Some of you will also have heard me refer to HubSpot, which I continue to hold up as a great template for the modern approach to sales - again, I’m not being paid to endorse HubSpot – just credit where credit is due. HubSpot’s approach to 'sales' is beautifully explained by the man that designed it – Mark Roberge. Mark has written a great book that every sales person should read – The Sales Acceleration Formula, and this book describes how the entire HubSpot business approach has been developed around the buyers context and interests. 

It’s these buyer-centric opinions that I cherish the most. Thus, rather than just asking a sales thought leader about what you should be doing, go and ask a buyer in your industry some of the following:

  • What does an ideal buying journey look like for you?
  • How do you measure your successful vendor relationships?
  • Can you give me an example of an exemplary experience you had with a vendor?
  • What is your preferred way of doing business with vendors? Pre and post-sale?
  • What role do you expect your vendor sales person to play – pre and post sale?
  • How do you arrange your vendor stack?
  • Do you have a staged approach to bringing new vendors on board, and if so, what does that look like?
  • Do you have any policies in place for blocking or on-boarding new vendors?
  • Are you in the process (like many businesses) of rationalizing vendors?

The answers to these questions are the ‘ground rules’ on how your buyers WANT YOU TO ENGAGE. And yes, it varies for every business however, without a clear understanding of these specific ground rules, how can you possibly expect to be able to play the game effectively? That is, before you default straight into your standard old linear sales routine of “qualifying-solution design-proposal-negotiation-close”, you might want to understand the extent to which any part of YOUR sales process is even relevant or congruent with how your buyer prefers to buy. Trust me, buyers could care less about the process that you may want to drive.

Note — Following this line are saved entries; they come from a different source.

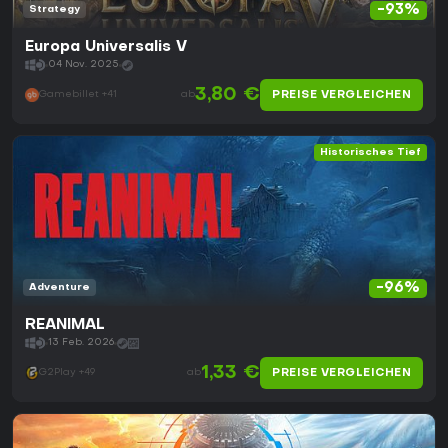
-93%
Strategy
Europa Universalis V
04 Nov. 2025
3,80 €
PREISE VERGLEICHEN
Gamebillet +41
ab
Historisches Tief
-96%
Adventure
REANIMAL
13 Feb. 2026
1,33 €
PREISE VERGLEICHEN
G2Play +49
ab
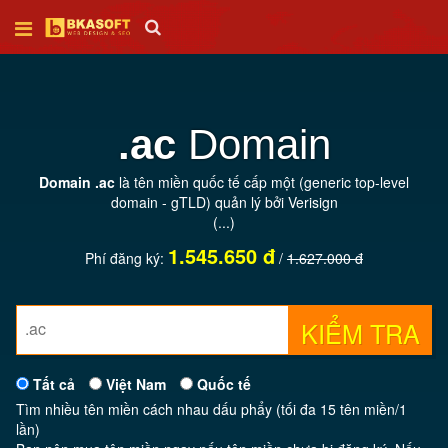
Trang
chủ
.ac
Domain
Thiết
Domain .ac
là tên miền quốc tế cấp một (generic top-level
kế
domain - gTLD) quản lý bởi Verisign
web
(...)
1.545.650 đ
Phí đăng ký:
/
1.627.000 đ
SEO
KIỂM TRA
Tên
miền
Tất cả
Việt Nam
Quốc tế
Tìm nhiều tên miền cách nhau dấu phẩy (tối đa 15 tên miền/1
Hosting
lần)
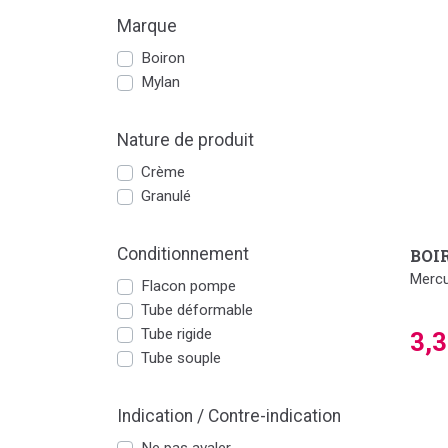
Marque
Boiron
Mylan
Nature de produit
Crème
Granulé
Conditionnement
BOI
Mercu
Flacon pompe
Tube déformable
Tube rigide
3,
Tube souple
Indication / Contre-indication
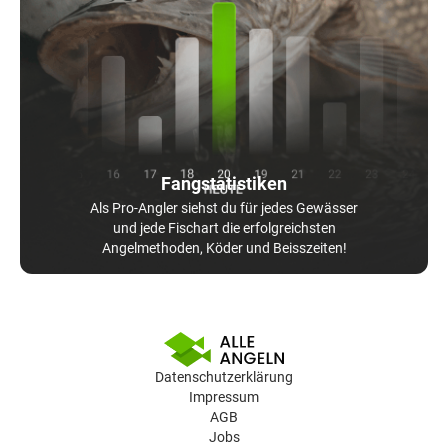
Fangstatistiken
Als Pro-Angler siehst du für jedes Gewässer
und jede Fischart die erfolgreichsten
Angelmethoden, Köder und Beisszeiten!
Datenschutzerklärung
Impressum
AGB
Jobs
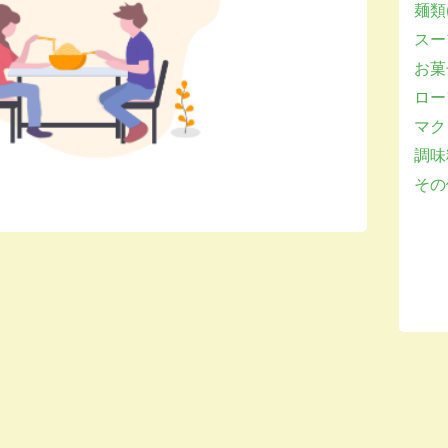
麺類(
スー
お菓子
ロー
マクロ
調味
その他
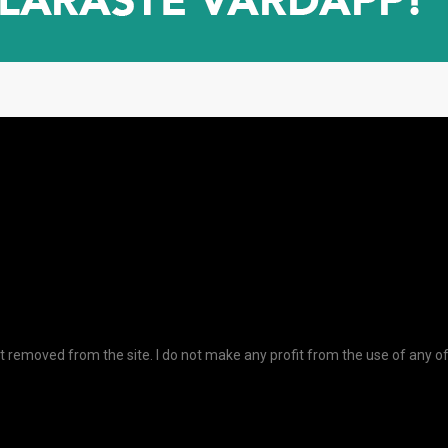
t removed from the site. I do not make any profit from the use of any o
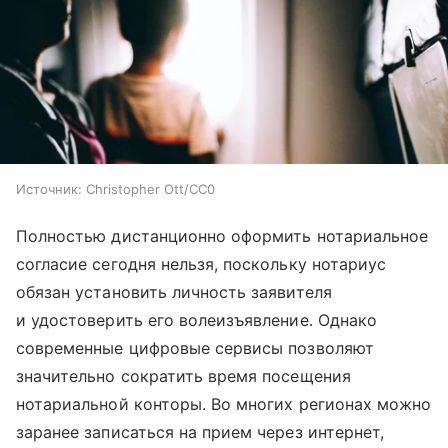
Источник:
Christopher Ott/CC0
Полностью дистанционно оформить нотариальное
согласие сегодня нельзя, поскольку нотариус
обязан установить личность заявителя
и удостоверить его волеизъявление. Однако
современные цифровые сервисы позволяют
значительно сократить время посещения
нотариальной конторы. Во многих регионах можно
заранее записаться на прием через интернет,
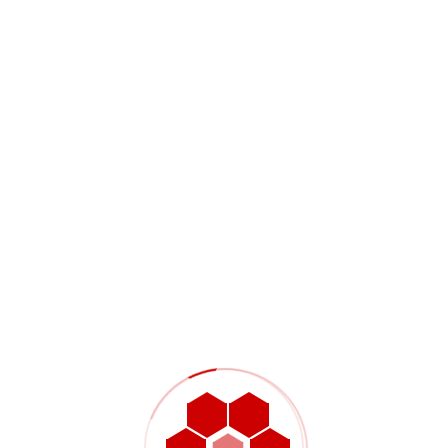
asi Tiang PJU, Highmast, Solarcell, Tiang Telkom, serta Tower Telek
 dan Seluruh Kota di Sumatera hingga ke Penjuru Indonesia.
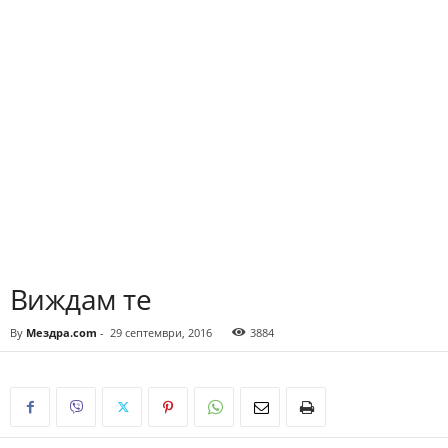
Виждам те
By
Мездра.com
-
29 септември, 2016
3884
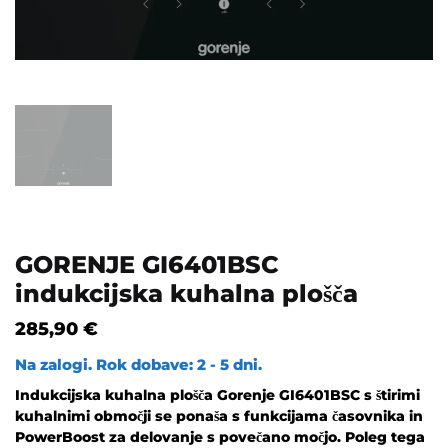
GORENJE GI6401BSC
indukcijska kuhalna plošča
285,90
€
Na zalogi. Rok dobave: 2 - 5 dni.
Indukcijska kuhalna plošča Gorenje GI6401BSC s štirimi
kuhalnimi območji se ponaša s funkcijama časovnika in
PowerBoost za delovanje s povečano močjo. Poleg tega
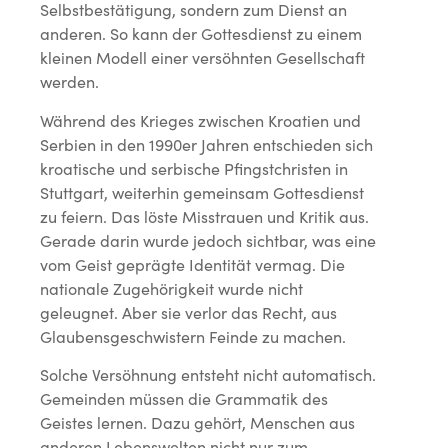
Selbstbestätigung, sondern zum Dienst an
anderen. So kann der Gottesdienst zu einem
kleinen Modell einer versöhnten Gesellschaft
werden.
Während des Krieges zwischen Kroatien und
Serbien in den 1990er Jahren entschieden sich
kroatische und serbische Pfingstchristen in
Stuttgart, weiterhin gemeinsam Gottesdienst
zu feiern. Das löste Misstrauen und Kritik aus.
Gerade darin wurde jedoch sichtbar, was eine
vom Geist geprägte Identität vermag. Die
nationale Zugehörigkeit wurde nicht
geleugnet. Aber sie verlor das Recht, aus
Glaubensgeschwistern Feinde zu machen.
Solche Versöhnung entsteht nicht automatisch.
Gemeinden müssen die Grammatik des
Geistes lernen. Dazu gehört, Menschen aus
anderen Lebenswelten nicht nur zum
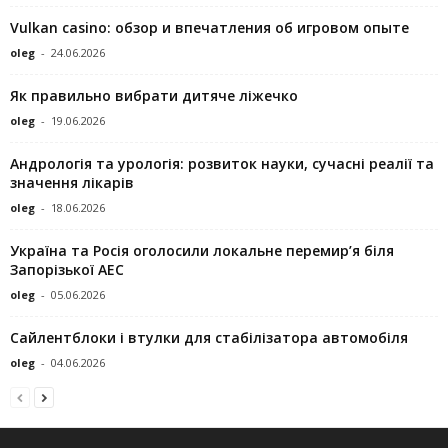
Vulkan casino: обзор и впечатления об игровом опыте
oleg
-
24.06.2026
Як правильно вибрати дитяче ліжечко
oleg
-
19.06.2026
Андрологія та урологія: розвиток науки, сучасні реалії та
значення лікарів
oleg
-
18.06.2026
Україна та Росія оголосили локальне перемир’я біля
Запорізької АЕС
oleg
-
05.06.2026
Сайлентблоки і втулки для стабілізатора автомобіля
oleg
-
04.06.2026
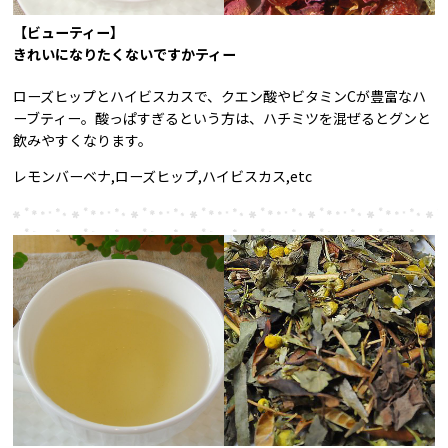
【ビューティー】
きれいになりたくないですかティー
ローズヒップとハイビスカスで、クエン酸やビタミンCが豊富なハ
ーブティー。酸っぱすぎるという方は、ハチミツを混ぜるとグンと
飲みやすくなります。
レモンバーベナ,ローズヒップ,ハイビスカス,etc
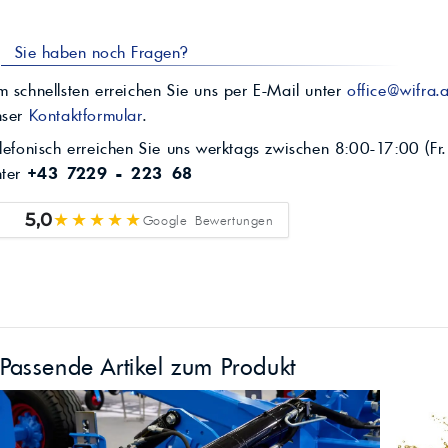
Sie haben noch Fragen?
 schnellsten erreichen Sie uns per E-Mail unter
office@wifra.a
nser
Kontaktformular
.
lefonisch erreichen Sie uns werktags zwischen 8:00-17:00 (Fr.
nter
+43 7229 - 223 68
★★★★★
5,0
Google Bewertungen
Passende Artikel zum Produkt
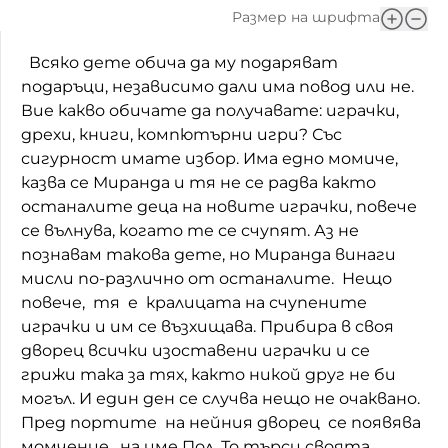
Размер на шрифта
Домашен любимец
Всяко дете обича да му подаряват
Питаме Ви
подаръци, независимо дали има повод или не.
Вие какво обичате да получавате: играчки,
До ре ми
дрехи, книги, компютърни игри? Със
сигурност имате избор. Има едно момиче,
казва се Миранда и тя не се радва както
останалите деца на новите играчки, повече
се вълнува, когато те се счупят. Аз не
познавам такова дете, но Миранда винаги
мисли по-различно от останалите. Нещо
повече, тя е кралицата на счупените
играчки и им се възхищава. Прибира в своя
дворец всички изоставени играчки и се
грижи така за тях, както никой друг не би
могъл. И един ден се случва нещо не очаквано.
Пред портите на нейния дворец се появява
момченце, на име Пол. То търси своята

In short, as the main pic for this post satirically suggests, do not listen to sales thought leaders UNLESS they can demonstrate that their opinions actually reflect the modern buyer context. Far too many sales guru's are stuck in the past selling ‘sales optimization’ when they should be selling ‘buying optimization’.

Once again, if you have any doubts here then just go and speak with your buyers. It’s their viewpoints that matter when it comes to designing and executing your sales approach.